The BSD license made forking Valkey easier because it ensures that everyone has equal footing
equal footing on the license is what allowed AWS to crush the original creators of the products they host.
it's a trade off.
the AGPL does not prevent a hosting service. it only prevents creating non-free addons. i see no problem with that. see also my other comment
ranger_danger
today at 1:28 PM
Many projects closely associated with OpenBSD start with "open"... openssh, openbgpd, openntpd, opensmtpd etc.
SoftTalker
today at 4:25 PM
Notable exception, OpenSSL already had the Open prefix so the OpenBSD project is called LibreSSL.
hamdingers
today at 1:43 PM
Not many are reimplementations of existing, much more popular, already open source projects.
throw0101a
today at 1:58 PM
OpenSSH was a 'reaction' to the original SSH(.com) code getting closed source:
> OpenSSH originated in 1999 as a fork of Björn Grönvall's OSSH, which derived from Tatu Ylönen's original SSH 1.2.12 release, the last version distributed under a license permitting open-source redistribution before Ylönen's subsequent software became proprietary under SSH Communications Security.[4]

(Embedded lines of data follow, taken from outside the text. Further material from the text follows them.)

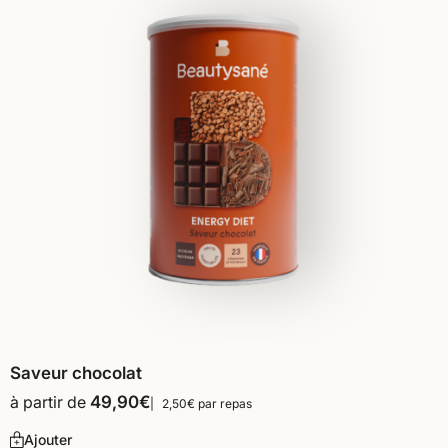
Saveur chocolat
à partir de
49,90
€
2,50€ par repas
Ajouter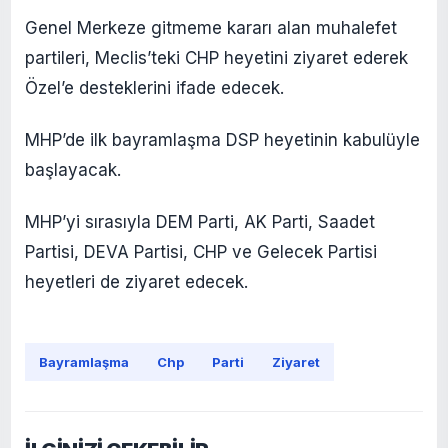
Genel Merkeze gitmeme kararı alan muhalefet
partileri, Meclis’teki CHP heyetini ziyaret ederek
Özel’e desteklerini ifade edecek.
MHP’de ilk bayramlaşma DSP heyetinin kabulüyle
başlayacak.
MHP’yi sırasıyla DEM Parti, AK Parti, Saadet
Partisi, DEVA Partisi, CHP ve Gelecek Partisi
heyetleri de ziyaret edecek.
Bayramlaşma
Chp
Parti
Ziyaret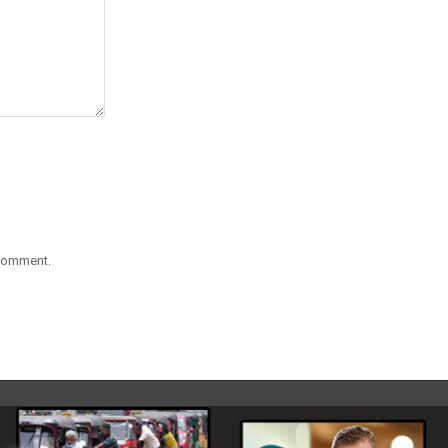
 comment.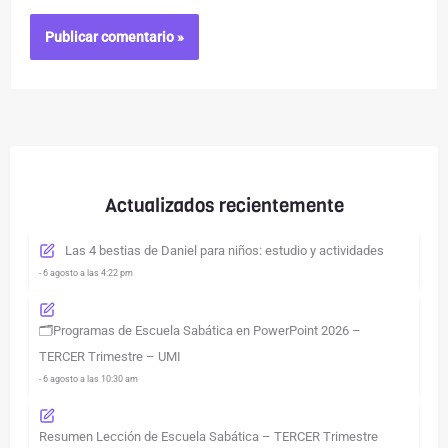
Actualizados recientemente
Las 4 bestias de Daniel para niños: estudio y actividades
- 6 agosto a las 4:22 pm
🗂️Programas de Escuela Sabática en PowerPoint 2026 –
TERCER Trimestre – UMI
- 6 agosto a las 10:30 am
Resumen Lección de Escuela Sabática – TERCER Trimestre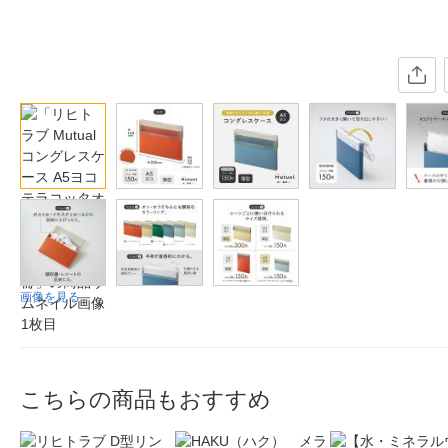
画像を見る
こちらの商品もおすすめ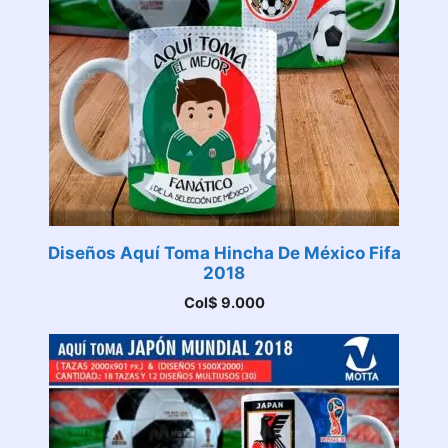
Diseños Aquí Toma Hincha De México Fifa
2018
Col$
9.000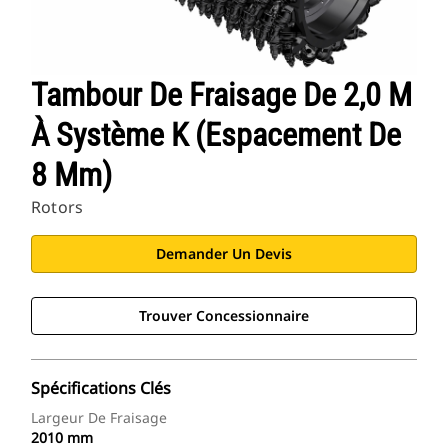
Tambour De Fraisage De 2,0 M
À Système K (espacement De
8 Mm)
Rotors
Demander Un Devis
Trouver Concessionnaire
Spécifications Clés
Largeur De Fraisage
2010 mm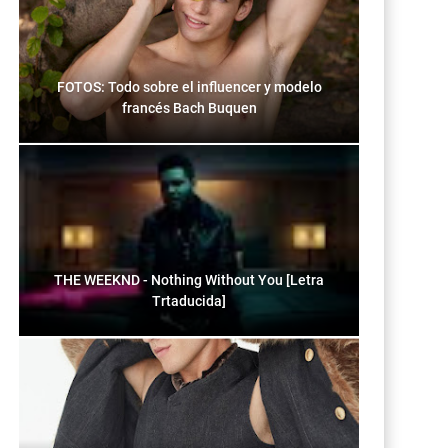
FOTOS: Todo sobre el influencer y modelo
francés Bach Buquen
THE WEEKND - Nothing Without You [Letra
Trtaducida]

* https://en.wikipedia.org/wiki/OpenSSH
It was probably the second thing with the Open— prefix by this group of developers, OpenBSD itself being the first. They simply ran with the naming convention. OpenBGP/OSPF were developed as alternatives to Quagga (GPL).
hamdingers
today at 3:58 PM
Is rsync going closed source? If not, how is that the same thing?
kstrauser
today at 4:06 PM
No. The name only means it’s made by the OpenBSD team, nothing more. If they made their own Python port, it’d be called OpenPython, even though the original is FOSS.
hamdingers
today at 4:34 PM
So is OpenSUSE made by the BSD team? OpenOffice? OpenShift? OpenCV? OpenAI?
It is not reasonable to claim this prefix unambiguously refers to the OpenBSD team. I do not understand why so many in this thread are pretending this isn't a confusing choice.
Nobody ever claimed that “Open” is a prefix used unambiguously by only one group of people ever.
In fact, your insistence that “Open” can only be used by projects that are replacing proprietary software is itself very odd.
OpenBSD itself has had its name for thirty years, and is not named for being an “open source” implementation of a proprietary OS.
hamdingers
today at 5:03 PM
The person I replied to said the "open" prefix means it's made by the OpenBSD team and I am responding to that.
Do not invent arguments that I did not make. I have only said that naming it openrsync when rsync already exists and is "open" in the general sense is confusing.
I find the negative reactions to this observation very confusing, especially yours, but I see that you're an OpenBSD developer so that explains your bias.
OpenBSD didn’t get its name from NetBSD going closed source.
Which aren't? It seems all (or most) are.